My book, Tasting Freedom: U.S. Occupied Germany and the Origins of Cold War Food Diplomacy, examines U.S. food relief in postwar Germany, tracing its development from military necessity to propaganda tool. The decision to feed the former enemy provided the foundation for an improved U.S.-German relationship and underscored the value of food power in the emerging contest with the Soviet Union. Yet existing scholarship fails to address the central question of why American policymakers and military leadership abandoned a punitive occupation and endorsed German relief. Popular memory reinforces this paradox, with scant attention paid to the early occupation when ration cuts, nutritional deficits, and hunger posed serious threats to public health, military security, and political stability.

Food aid was not a foregone conclusion, but a contested site of diplomacy and failing to adequately analyze American motives undervalues the significance of this policy change. This manuscript remedies that omission by exploring the symbolic power of foodstuffs alongside practical concerns over health, safety, and economic recovery. Bridging diplomatic history and food studies, it investigates the consequences and significance of the transnational food exchange. Tasting Freedom is under contract with the University of Virginia Press.

I continue to be fascinated by policymakers’ struggles to use wield food as a diplomatic tool. My next archival research project is a study of the agricultural surplus from World War II thru the global food crisis of the 1970s.
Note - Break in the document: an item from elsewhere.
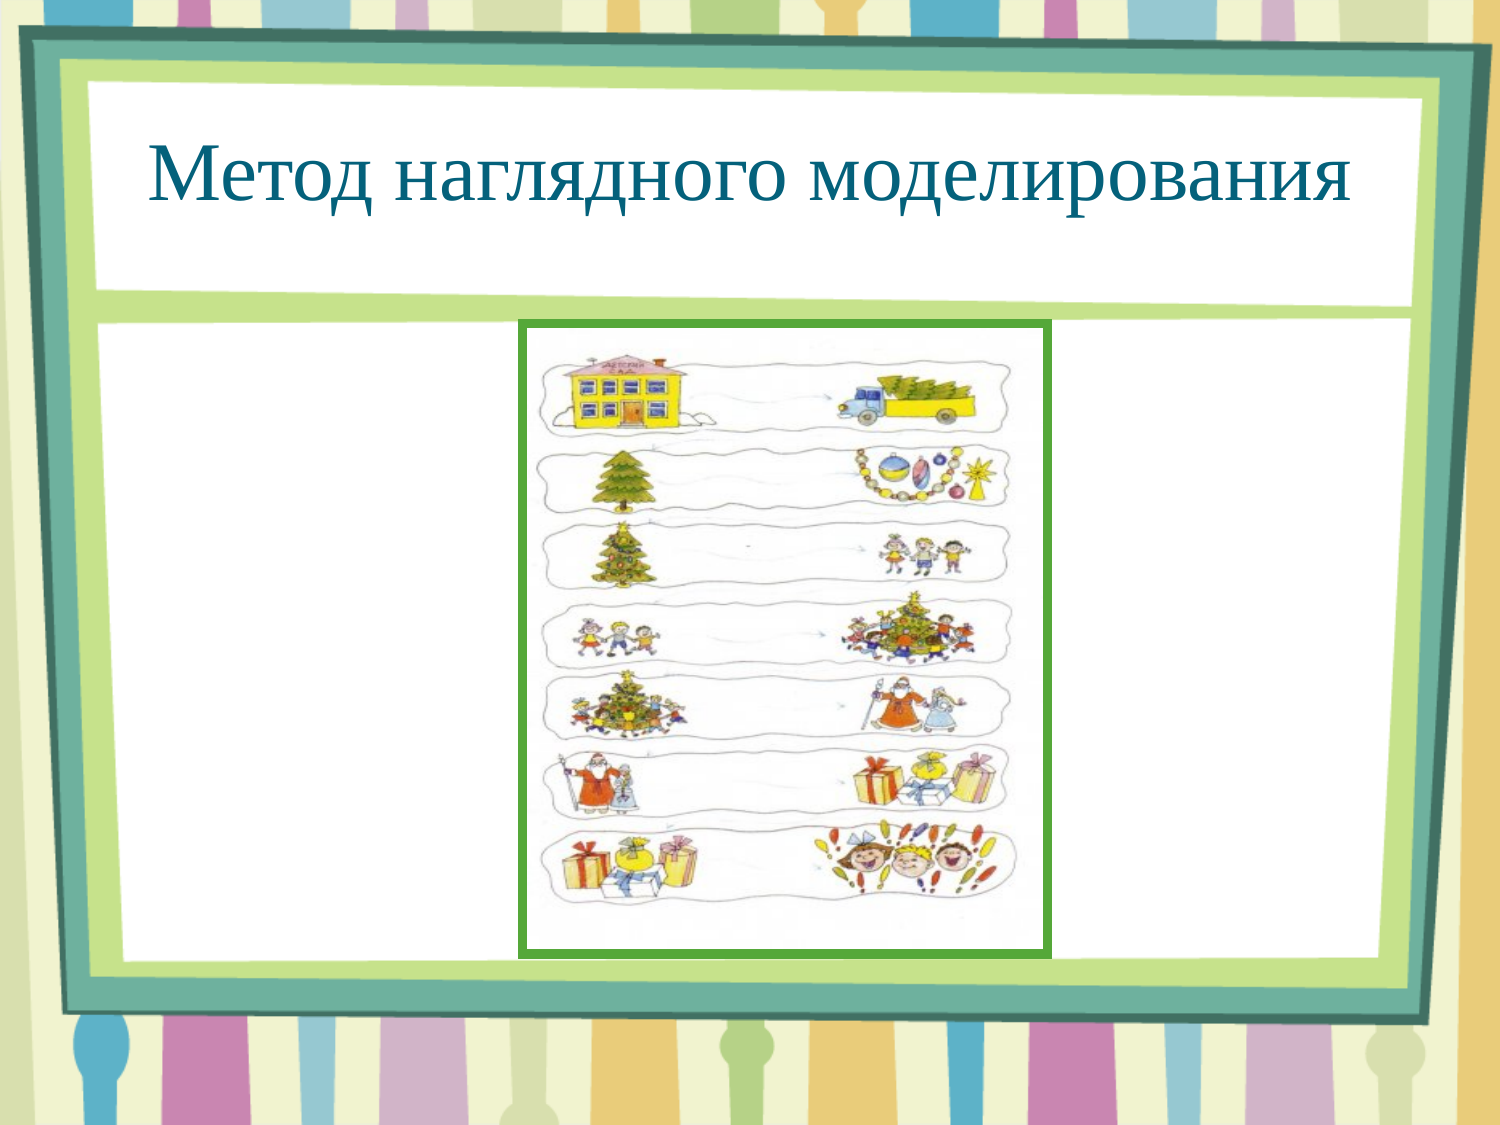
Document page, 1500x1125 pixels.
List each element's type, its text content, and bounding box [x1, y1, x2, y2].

Using food as a lens of analysis reframes the motives of Cold War policymakers, but it also highlights the relationship between food supply and national security. Analyzing the farm problem from a foreign relations perspective, we can identify the many ways U.S. policymakers sought to advance American interests abroad. Food had to exist in abundance of it was to be used for aid, trade, and propaganda. Aware they needed the farm vote, but incapable of enacting policies that eased the burden of modern agriculture, congressional representatives and presidential hopefuls alike failed to provide a workable solution, with the ripples of the paradox of plenty continuing to be felt in the present.